- DATA PROVIDED
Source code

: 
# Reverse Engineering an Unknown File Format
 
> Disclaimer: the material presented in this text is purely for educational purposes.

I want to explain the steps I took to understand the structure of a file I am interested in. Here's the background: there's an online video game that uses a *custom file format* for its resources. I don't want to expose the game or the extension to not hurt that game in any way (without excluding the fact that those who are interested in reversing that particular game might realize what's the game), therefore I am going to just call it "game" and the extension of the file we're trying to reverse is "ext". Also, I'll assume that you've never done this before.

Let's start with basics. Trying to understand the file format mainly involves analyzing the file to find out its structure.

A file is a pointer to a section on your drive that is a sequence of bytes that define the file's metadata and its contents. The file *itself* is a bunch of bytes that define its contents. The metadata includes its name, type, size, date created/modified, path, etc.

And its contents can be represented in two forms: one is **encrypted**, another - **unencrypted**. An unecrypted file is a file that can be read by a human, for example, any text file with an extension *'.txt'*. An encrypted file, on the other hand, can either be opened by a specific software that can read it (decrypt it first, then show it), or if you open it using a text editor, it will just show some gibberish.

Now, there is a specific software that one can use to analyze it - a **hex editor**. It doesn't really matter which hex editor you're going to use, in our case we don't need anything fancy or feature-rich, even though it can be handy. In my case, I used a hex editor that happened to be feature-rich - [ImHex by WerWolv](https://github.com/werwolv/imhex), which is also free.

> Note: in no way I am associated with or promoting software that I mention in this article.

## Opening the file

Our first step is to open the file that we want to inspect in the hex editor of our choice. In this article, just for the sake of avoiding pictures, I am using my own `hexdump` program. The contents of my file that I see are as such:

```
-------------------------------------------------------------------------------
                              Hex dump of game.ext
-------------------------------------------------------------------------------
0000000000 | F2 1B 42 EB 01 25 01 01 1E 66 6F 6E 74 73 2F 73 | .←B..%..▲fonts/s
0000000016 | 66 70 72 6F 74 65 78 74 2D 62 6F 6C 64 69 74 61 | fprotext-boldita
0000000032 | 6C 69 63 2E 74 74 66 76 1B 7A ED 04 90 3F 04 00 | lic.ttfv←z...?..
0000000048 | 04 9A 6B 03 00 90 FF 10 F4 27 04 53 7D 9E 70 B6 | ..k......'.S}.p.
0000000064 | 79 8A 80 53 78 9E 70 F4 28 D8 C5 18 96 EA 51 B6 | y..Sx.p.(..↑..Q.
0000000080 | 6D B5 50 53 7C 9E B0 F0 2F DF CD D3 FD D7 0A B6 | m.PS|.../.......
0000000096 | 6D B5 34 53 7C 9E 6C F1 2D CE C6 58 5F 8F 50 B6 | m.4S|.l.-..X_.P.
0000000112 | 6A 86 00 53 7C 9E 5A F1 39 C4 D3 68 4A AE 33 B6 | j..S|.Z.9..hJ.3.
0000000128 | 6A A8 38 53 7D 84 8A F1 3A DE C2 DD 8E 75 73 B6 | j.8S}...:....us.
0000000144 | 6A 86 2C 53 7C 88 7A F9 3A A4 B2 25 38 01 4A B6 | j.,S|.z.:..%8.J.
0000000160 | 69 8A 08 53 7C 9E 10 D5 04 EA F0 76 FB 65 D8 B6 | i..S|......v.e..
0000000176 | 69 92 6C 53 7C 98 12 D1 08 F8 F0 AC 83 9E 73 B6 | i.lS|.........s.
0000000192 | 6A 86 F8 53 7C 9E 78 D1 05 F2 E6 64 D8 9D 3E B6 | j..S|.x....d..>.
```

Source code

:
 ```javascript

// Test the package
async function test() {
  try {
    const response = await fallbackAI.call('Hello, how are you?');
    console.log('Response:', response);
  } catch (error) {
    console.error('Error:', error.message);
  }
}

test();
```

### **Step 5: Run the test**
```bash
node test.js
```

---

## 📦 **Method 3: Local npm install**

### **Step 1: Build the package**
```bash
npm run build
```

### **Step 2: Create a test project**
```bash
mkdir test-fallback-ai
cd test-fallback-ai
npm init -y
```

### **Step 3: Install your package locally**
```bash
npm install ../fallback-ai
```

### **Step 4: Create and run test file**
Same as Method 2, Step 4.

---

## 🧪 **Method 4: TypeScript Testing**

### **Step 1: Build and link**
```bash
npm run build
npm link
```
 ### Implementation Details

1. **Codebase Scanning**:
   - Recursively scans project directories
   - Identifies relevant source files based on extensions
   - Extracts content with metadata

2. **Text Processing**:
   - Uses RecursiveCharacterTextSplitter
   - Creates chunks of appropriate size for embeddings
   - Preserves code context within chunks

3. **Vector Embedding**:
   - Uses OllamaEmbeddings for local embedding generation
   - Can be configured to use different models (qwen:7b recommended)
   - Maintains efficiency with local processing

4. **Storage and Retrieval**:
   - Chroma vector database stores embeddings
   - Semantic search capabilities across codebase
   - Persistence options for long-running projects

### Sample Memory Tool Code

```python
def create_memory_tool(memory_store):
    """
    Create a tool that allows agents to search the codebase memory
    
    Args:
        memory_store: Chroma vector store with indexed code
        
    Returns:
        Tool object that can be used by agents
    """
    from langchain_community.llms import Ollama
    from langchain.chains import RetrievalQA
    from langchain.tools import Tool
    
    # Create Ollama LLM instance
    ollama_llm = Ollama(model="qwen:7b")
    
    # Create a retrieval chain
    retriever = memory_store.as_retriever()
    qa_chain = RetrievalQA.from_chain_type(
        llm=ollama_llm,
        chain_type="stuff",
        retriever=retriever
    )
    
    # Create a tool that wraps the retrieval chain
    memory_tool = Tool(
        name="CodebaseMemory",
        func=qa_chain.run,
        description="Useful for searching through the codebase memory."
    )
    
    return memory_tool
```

- WORK REQUEST
Nothing but lines that contain "want" should appear in the answer. Copy each from the records.

- TASK SOLUTION
I want to explain the steps I took to understand the structure of a file I am interested in. Here's the background: there's an online video game that uses a *custom file format* for its resources. I don't want to expose the game or the extension to not hurt that game in any way (without excluding the fact that those who are interested in reversing that particular game might realize what's the game), therefore I am going to just call it "game" and the extension of the file we're trying to reverse is "ext". Also, I'll assume that you've never done this before.
Our first step is to open the file that we want to inspect in the hex editor of our choice. In this article, just for the sake of avoiding pictures, I am using my own `hexdump` program. The contents of my file that I see are as such:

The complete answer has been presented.